Work instruction A
List every username in the forum thread that appears with a date and time.
Work instruction B
Answer these questions from the forum thread:
(i) According to the post by Flowersinthedirt, what was said to the partner when he came home?
(ii) Which user does Flowersinthedirt call the lone voice of support for the partner?
(iii) In the post by Fairenuff, what should be done on one's own?
Work instruction C
Say whether each statement agrees with the forum thread, and quote the words that decide it.
(i) TheFallenNinja advises drawing a line and moving on.
(ii) morethanpotatoprints agrees that the partner is acting like a best friend.
(iii) According to Flowersinthedirt, the partner admitted he had planned to try to meet the other woman that weekend.

Text excerpt

You don't want him to cheat...but I think he already has, with this old flame he had over to your house when you were away

He isn't even waiting until the ink is dry...he wants to shag other women and keep you on a string as well

Is that the kind of treatment you feel you deserve ?

morethanpotatoprints · 09/08/2013 18:55

I totally disagree that he is acting like your best friend.
If he needs somebody to talk to it should be you and only you. Your relationship is nobody elses business. If he was your best friend he would be looking out for your happiness even if your relationship wasn't going to work. You would be talking and crying together this weekend and not him meeting an old girl friend.
OP, I am so sorry you are going through this as you have enough grief in your life that I can empathise with. You are the most important person in your life and worth far better than this. I know it won't be easy but I agree you will keep far more dignity if you show him the door now.

Fairenuff · 09/08/2013 19:35

You don't need to prove anything. Just tell him that you don't like him anymore and you don't want to be with him.

Why bring up all the cheating when you know he's just going to deny it? Why bring up Relate and the crocodile tears when you know he's just putting on a show.

What do you want? A man who will respect you, admire you, spend time with you, support you? A man who is strong, reliable, trustworthy? This is not the man for you.

Even if he is 'setting up' another relationship to move into, are you going to wait for him to do that?

Get rid. Tell him it's over. Tell him he doesn't have enough to offer to keep you interested.

Go to counselling on your own.

TheFallenNinja · 09/08/2013 19:41

It sound like it's done.

Draw a line and move on.

Flowersinthedirt · 09/08/2013 23:51

Thank you everyone. Your strident views gave me some backbone this evening. When he came home I told him I thought we were probably finished. He got scared and a bit tearful. I asked him what he might have done today to make me say that. He then came clean and volunteered that he had been talking to this other woman. Again he tried to minimise and say he just felt like he needed someone to talk to about his problems. I made it extremely clear that this was all bullshit. He ended up crying (again) and saying he didn't know why he was doing all of this, and why he was hurting me. Again he seemed very contrite. He admitted to me that he thought he would try and meet her this weekend, and then lie to me and say he was off to see someone else.

I said that we have 2 options - keep discussing our problems, with the support of Relate, and either decide to continue or decide to break up. But there could be no cheating, and no self-destructing with this sort of crappy behaviour. We would split like adults. He seems to be on board with this at the moment, and was very upset with himself earlier. Of course he was very upset 2 days ago when I confronted him about this dating profile so I'm not holding out much hope.

However one thing this has done is helped me harden my heart. I was, and remain, quite furious with him. He has been a shit to me, and if/when we break up, I feel I can hold my head up. Professorgrommit - you are the lone voice of support for him, and I am probably erring towards your way of thinking. I still have a lot of love and compassion for him and when I see him in turmoil I do feel it is genuine.

Entries provided
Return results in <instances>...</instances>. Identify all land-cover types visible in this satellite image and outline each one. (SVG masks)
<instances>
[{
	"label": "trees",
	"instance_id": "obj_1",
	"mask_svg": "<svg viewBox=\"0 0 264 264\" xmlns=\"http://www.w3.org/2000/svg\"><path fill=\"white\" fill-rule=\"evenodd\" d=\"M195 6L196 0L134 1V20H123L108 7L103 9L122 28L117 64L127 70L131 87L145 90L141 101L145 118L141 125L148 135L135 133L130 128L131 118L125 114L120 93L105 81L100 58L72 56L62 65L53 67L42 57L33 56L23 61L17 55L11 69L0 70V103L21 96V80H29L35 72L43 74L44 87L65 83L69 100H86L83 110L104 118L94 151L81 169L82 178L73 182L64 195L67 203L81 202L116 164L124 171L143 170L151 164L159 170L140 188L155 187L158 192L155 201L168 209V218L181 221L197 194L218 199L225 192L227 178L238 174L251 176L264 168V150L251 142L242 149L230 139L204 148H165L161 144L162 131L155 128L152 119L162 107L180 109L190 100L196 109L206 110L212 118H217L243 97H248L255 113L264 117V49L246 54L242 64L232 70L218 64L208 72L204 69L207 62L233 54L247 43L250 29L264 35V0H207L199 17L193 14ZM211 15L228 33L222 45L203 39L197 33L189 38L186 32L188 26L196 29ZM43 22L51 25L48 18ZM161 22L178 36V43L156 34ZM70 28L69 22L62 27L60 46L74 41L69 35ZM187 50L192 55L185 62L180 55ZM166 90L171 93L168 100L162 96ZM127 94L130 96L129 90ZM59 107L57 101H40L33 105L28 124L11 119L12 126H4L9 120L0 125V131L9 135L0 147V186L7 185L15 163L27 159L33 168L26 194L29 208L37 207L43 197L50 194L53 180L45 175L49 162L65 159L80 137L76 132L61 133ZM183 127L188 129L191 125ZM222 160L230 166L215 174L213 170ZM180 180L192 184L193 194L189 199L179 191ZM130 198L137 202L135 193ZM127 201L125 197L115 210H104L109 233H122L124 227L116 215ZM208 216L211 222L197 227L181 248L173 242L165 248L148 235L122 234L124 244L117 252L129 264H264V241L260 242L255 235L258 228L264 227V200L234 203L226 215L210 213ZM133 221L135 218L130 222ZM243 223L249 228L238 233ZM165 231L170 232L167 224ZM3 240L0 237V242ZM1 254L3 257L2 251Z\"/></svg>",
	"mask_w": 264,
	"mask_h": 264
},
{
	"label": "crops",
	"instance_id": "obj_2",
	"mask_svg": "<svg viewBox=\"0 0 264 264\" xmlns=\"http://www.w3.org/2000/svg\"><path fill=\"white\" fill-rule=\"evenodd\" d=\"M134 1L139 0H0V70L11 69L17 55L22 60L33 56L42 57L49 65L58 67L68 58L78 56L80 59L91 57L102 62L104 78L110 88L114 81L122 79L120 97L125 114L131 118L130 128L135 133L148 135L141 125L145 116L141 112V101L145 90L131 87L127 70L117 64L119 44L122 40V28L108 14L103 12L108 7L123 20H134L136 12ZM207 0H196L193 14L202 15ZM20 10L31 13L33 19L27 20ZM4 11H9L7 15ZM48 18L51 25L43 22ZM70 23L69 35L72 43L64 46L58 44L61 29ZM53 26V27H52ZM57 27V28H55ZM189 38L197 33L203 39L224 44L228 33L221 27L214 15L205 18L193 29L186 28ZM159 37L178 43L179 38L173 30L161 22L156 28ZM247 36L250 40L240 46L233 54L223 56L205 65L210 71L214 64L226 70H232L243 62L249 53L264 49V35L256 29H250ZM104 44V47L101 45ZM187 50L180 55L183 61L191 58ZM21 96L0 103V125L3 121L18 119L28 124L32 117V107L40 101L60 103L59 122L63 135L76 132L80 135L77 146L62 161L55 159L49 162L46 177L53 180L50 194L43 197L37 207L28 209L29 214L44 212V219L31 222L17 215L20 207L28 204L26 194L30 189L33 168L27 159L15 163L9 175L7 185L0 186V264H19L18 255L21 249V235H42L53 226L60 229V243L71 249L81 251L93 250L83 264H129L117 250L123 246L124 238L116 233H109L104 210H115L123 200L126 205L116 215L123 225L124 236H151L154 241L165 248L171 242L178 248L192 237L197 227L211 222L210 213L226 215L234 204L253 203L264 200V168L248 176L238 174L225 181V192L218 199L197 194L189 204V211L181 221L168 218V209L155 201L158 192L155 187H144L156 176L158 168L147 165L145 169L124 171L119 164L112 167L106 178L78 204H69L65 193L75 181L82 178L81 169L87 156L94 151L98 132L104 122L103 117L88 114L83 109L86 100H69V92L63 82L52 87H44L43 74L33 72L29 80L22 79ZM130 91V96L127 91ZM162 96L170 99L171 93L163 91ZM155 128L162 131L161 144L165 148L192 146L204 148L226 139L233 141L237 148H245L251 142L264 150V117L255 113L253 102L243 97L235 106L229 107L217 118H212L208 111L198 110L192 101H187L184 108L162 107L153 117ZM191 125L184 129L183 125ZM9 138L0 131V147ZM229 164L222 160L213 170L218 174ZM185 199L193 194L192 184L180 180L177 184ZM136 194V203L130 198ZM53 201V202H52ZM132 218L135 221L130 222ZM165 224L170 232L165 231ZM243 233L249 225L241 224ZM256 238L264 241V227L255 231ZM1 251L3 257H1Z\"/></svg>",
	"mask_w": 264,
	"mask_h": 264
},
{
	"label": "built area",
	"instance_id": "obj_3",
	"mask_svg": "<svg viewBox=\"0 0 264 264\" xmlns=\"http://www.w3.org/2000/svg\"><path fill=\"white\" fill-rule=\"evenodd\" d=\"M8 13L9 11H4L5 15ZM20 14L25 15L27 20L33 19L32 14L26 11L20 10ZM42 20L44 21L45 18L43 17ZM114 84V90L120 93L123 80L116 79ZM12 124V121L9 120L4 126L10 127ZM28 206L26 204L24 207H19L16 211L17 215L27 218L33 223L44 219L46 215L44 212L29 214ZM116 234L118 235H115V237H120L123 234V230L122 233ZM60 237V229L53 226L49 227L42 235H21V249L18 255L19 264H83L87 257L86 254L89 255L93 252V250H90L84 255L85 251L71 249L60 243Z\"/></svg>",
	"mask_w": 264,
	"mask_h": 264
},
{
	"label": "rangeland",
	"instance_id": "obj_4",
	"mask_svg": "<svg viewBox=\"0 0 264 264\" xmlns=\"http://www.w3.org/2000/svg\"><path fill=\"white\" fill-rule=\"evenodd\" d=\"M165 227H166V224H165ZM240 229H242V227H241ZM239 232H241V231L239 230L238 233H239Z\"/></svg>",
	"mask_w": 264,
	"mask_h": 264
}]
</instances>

Written reply A
morethanpotatoprints
Fairenuff
TheFallenNinja
Flowersinthedirt

Written reply B
(i) That they were probably finished.
(ii) Professorgrommit.
(iii) Go to counselling.

Written reply C
(i) Yes: "Draw a line and move on."
(ii) No: "I totally disagree that he is acting like your best friend."
(iii) Yes: "He admitted to me that he thought he would try and meet her this weekend"